**Recorded information:**
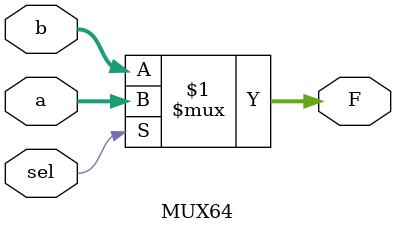
<source format=v>
module MUX64 (input [63:0]a, b, 
            input sel, 
            output wire [63:0] F);
    assign F = sel? a:b;
    endmodule


</source>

**Task to complete:** Without altering a word, return all of the records above and leave out their pictures.

**Solution for this problem:**
<source format=v>
module MUX64 (input [63:0]a, b, 
            input sel, 
            output wire [63:0] F);
    assign F = sel? a:b;
    endmodule


</source>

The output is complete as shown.